═════ Data extract ═════

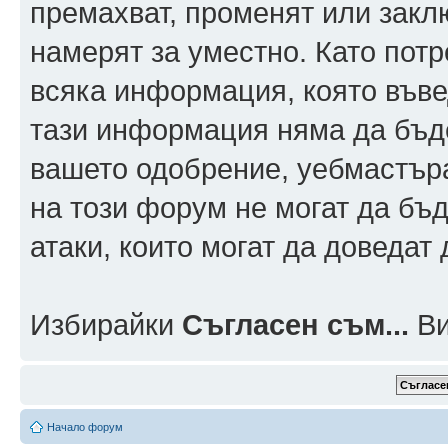
премахват, променят или заклю
намерят за уместно. Като пот
всяка информация, която въвед
тази информация няма да бъде
вашето одобрение, уебмастър
на този форум не могат да бъд
атаки, които могат да доведат
Избирайки
Съгласен съм...
Ви
Начало форум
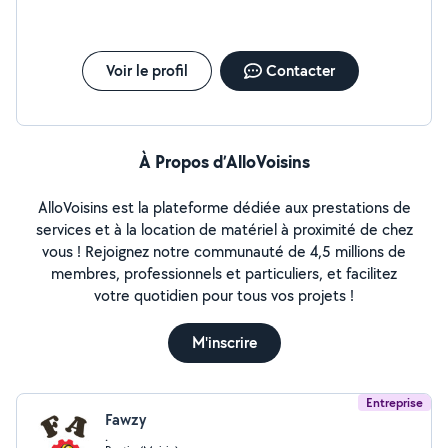
vos petits travaux du quotidien.
Voir le profil
Contacter
À Propos d’AlloVoisins
AlloVoisins est la plateforme dédiée aux prestations de
services et à la location de matériel à proximité de chez
vous ! Rejoignez notre communauté de 4,5 millions de
membres, professionnels et particuliers, et facilitez
votre quotidien pour tous vos projets !
M'inscrire
Entreprise
Fawzy
.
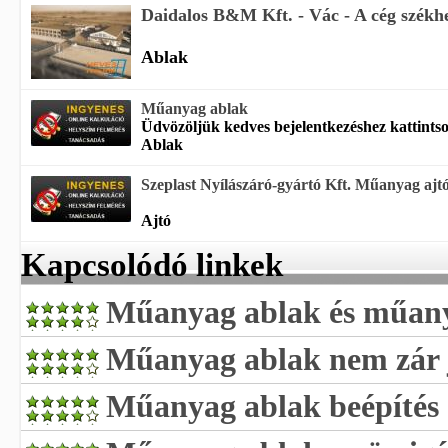
Daidalos B&M Kft. - Vác -
A cég székhe
Ablak
Műanyag ablak
Üdvözöljük kedves bejelentkezéshez kattintso
Ablak
Szeplast Nyílászáró-gyártó Kft. Műanyag ajtó,
Ajtó
Kapcsolódó linkek
Műanyag ablak és műany
Műanyag ablak nem zár 
Műanyag ablak beépítés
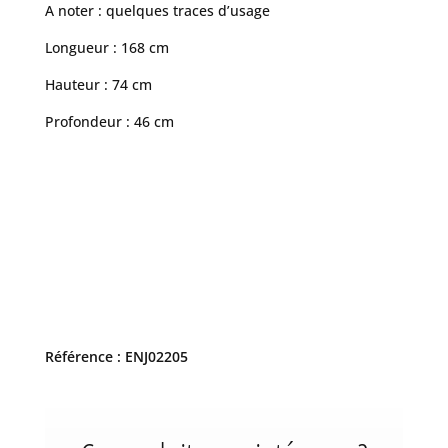
A noter : quelques traces d’usage
Longueur : 168 cm
Hauteur : 74 cm
Profondeur : 46 cm
Référence : ENJ02205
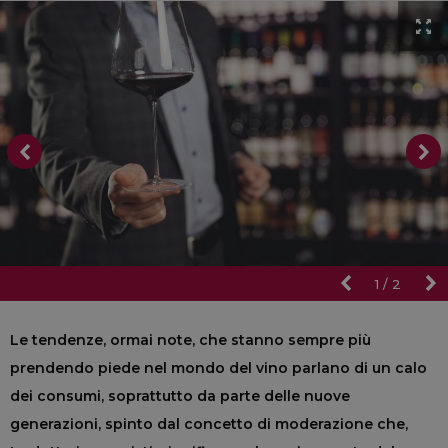
1
/
2
Le tendenze, ormai note, che stanno sempre più
prendendo piede nel mondo del vino parlano di un calo
dei consumi, soprattutto da parte delle nuove
generazioni, spinto dal concetto di moderazione che,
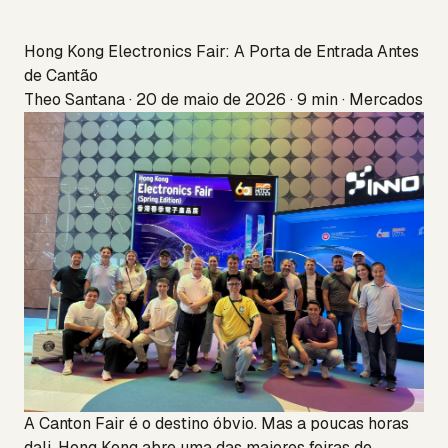
Hong Kong Electronics Fair: A Porta de Entrada Antes
de Cantão
Theo Santana · 20 de maio de 2026 · 9 min · Mercados
A Canton Fair é o destino óbvio. Mas a poucas horas
dali, Hong Kong abre uma das maiores feiras de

═════

== What you need to do ==
Leave out the pictures and repeat the remaining data exactly.

== Solution for this task ==
премахват, променят или заклю
намерят за уместно. Като пот
всяка информация, която въвед
тази информация няма да бъде
вашето одобрение, уебмастър
на този форум не могат да бъд
атаки, които могат да доведат
Избирайки
Съгласен съм...
Ви
Начало форум
vos petits travaux du quotidien.
Voir le profil
Contacter
À Propos d’AlloVoisins
AlloVoisins est la plateforme dédiée aux prestations de
services et à la location de matériel à proximité de chez
vous ! Rejoignez notre communauté de 4,5 millions de
membres, professionnels et particuliers, et facilitez
votre quotidien pour tous vos projets !
M'inscrire
Entreprise
Fawzy
.
Daidalos B&M Kft. - Vác -
A cég székhe
Ablak
Műanyag ablak
Üdvözöljük kedves bejelentkezéshez kattintso
Ablak
Szeplast Nyílászáró-gyártó Kft. Műanyag ajtó,
Ajtó
Kapcsolódó linkek
Műanyag ablak és műany
Műanyag ablak nem zár 
Műanyag ablak beépítés
A noter : quelques traces d’usage
Longueur : 168 cm
Hauteur : 74 cm
Profondeur : 46 cm
Référence : ENJ02205
1
/
2
Le tendenze, ormai note, che stanno sempre più
prendendo piede nel mondo del vino parlano di un calo
dei consumi, soprattutto da parte delle nuove
generazioni, spinto dal concetto di moderazione che,
Hong Kong Electronics Fair: A Porta de Entrada Antes
de Cantão
Theo Santana · 20 de maio de 2026 · 9 min · Mercados
A Canton Fair é o destino óbvio. Mas a poucas horas
dali, Hong Kong abre uma das maiores feiras de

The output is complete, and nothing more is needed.